From ice cream to Chinese takeout; my, how innovations morph from one usage to another in a hundred years.
In the late 1800’s, Bloomer Brothers operated in Newark, New York. To stay abreast of current packaging demands, Bloomer Brothers began producing a box of popular local oysters. In the 1930’s and 1940’s they developed a “Peel Pail” for ice cream, along with others. After several acquisitions, in 1977 the folding carton business became a separate entity, the Fold-Pak Corporation.
In 1943 Bloomer Bros. copyrighted “The Peel-Pail”, for ice cream. Being a paper product, not a great deal of these containers still exist from almost seventy-five years ago. But there are still some floating around. When I spied this little jewel sitting on a antique store shelf – for only $3! – I quickly grabbed it up and dropped it in my basket.

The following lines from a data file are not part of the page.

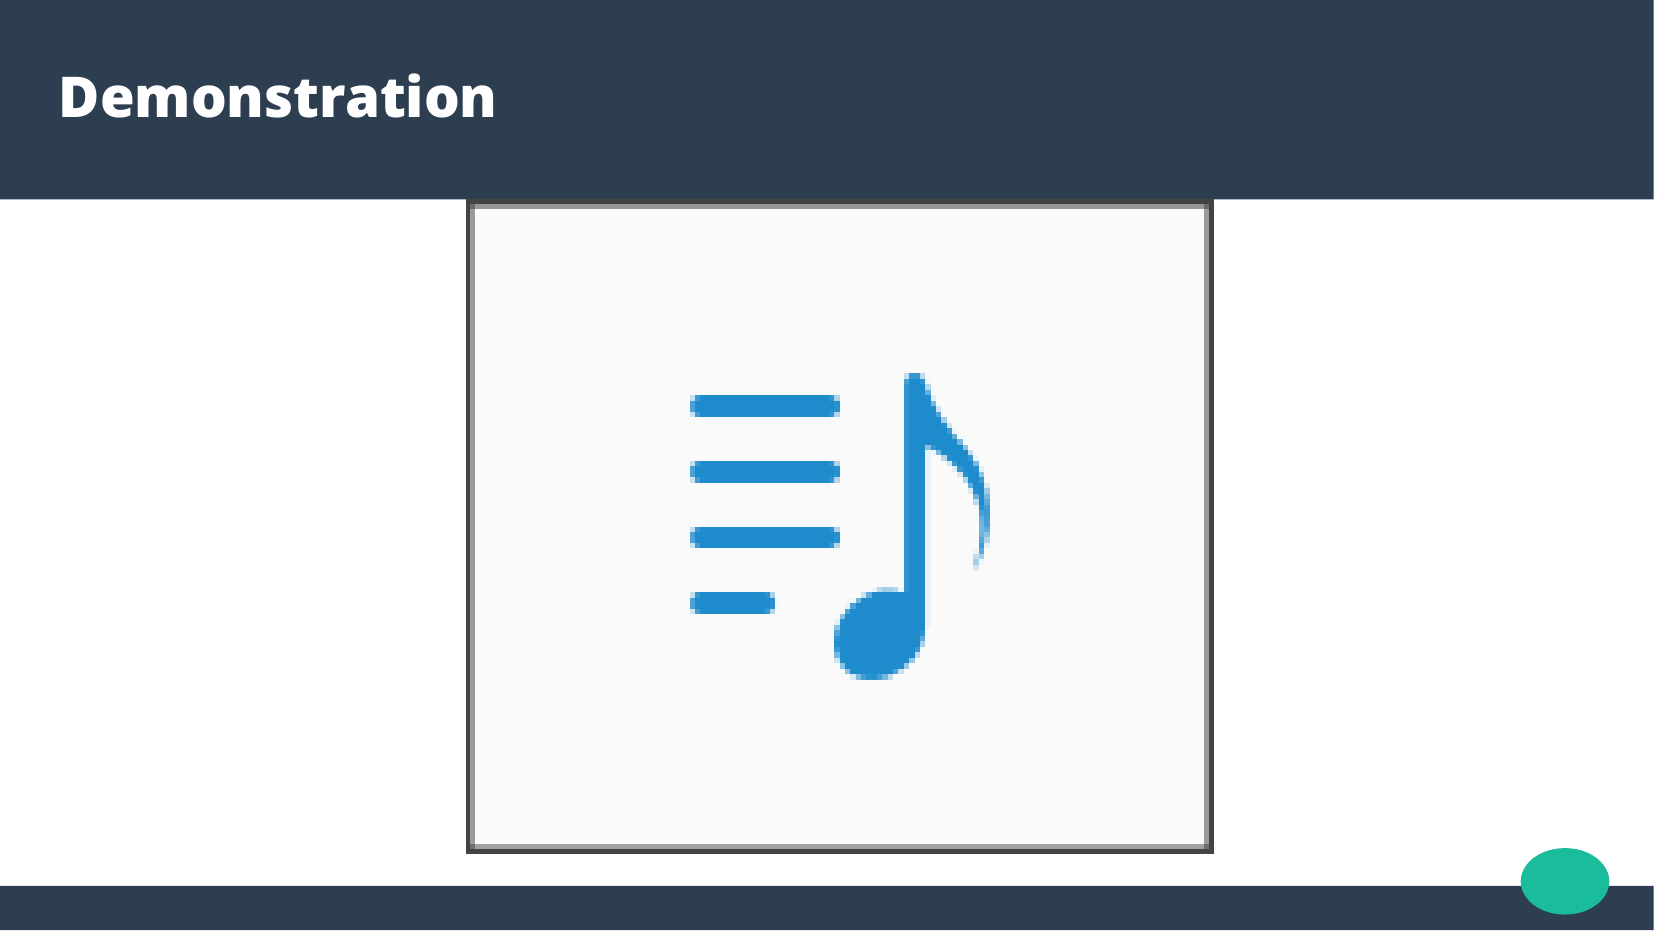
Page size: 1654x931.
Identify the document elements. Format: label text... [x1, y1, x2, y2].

text_box [465, 198, 1216, 856]
title Demonstration [59, 37, 1595, 155]
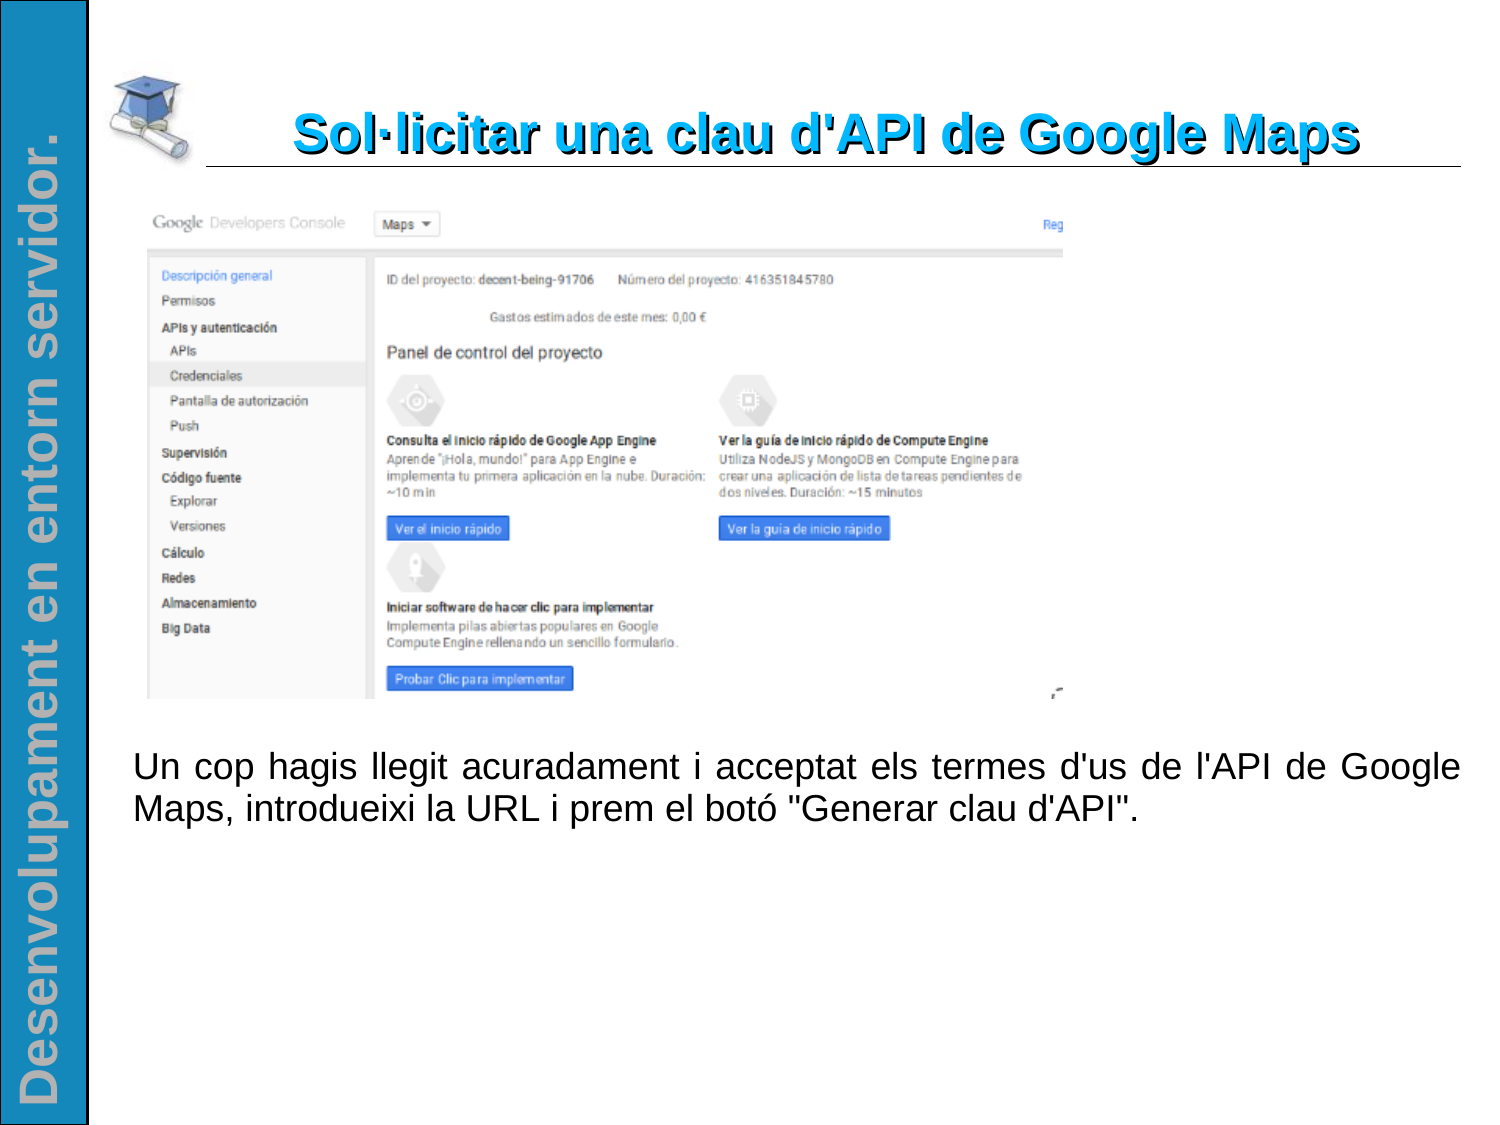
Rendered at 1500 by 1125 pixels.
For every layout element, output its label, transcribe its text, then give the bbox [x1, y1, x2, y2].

picture [147, 206, 1063, 699]
text_box Un cop hagis llegit acuradament i acceptat els termes d'us de l'API de Google Maps, introdueixi la URL i prem el botó "Generar clau d'API". [118, 738, 1477, 837]
title Sol·licitar una clau d'API de Google Maps [206, 88, 1447, 178]
picture [93, 61, 206, 174]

Here’s what Mental Floss wrote about Bloomer Brothers.
WHITE GOLD STORAGE
The iconic little folded box with a handle wasn’t originally designed with Moo Goo Gai Pan in mind. In the early 1900s, fresh oysters were so plentiful along the New England seashore and such a steady source of income for fishermen that they referred to the shelled slimies as “white gold.” The average consumer, however, didn’t want the mess or hassle involved with shucking oysters, so the savvy fisherman removed the shells from his catch prior to selling. Originally, customers brought their own containers, but the oyster business eventually boomed so much that Bloomer Brothers, a package manufacturer in Newark, New York, began mass-producing a wax-coated cardboard box that could be used as an oyster pail. The little buckets were soon used by vendors as a carry-all for everything from ice cream to live goldfish. Eventually, folded food containers became Bloomer’s number one product. Shortly after World War II, Chinese food suddenly exploded in popularity with mainstream America, and the oyster pail became the carton of choice for Asian carry-out. Bloomer Brothers eventually became the Fold-Pak Corporation and is now the largest supplier of Chinese food containers in the United States.
And while I love these little steps back into time like this small ice cream container from so many years ago, for my dessert pleasures I prefer my ice cream freshly made, like the carton that currently sits in my freezer waiting to be consumed tonight.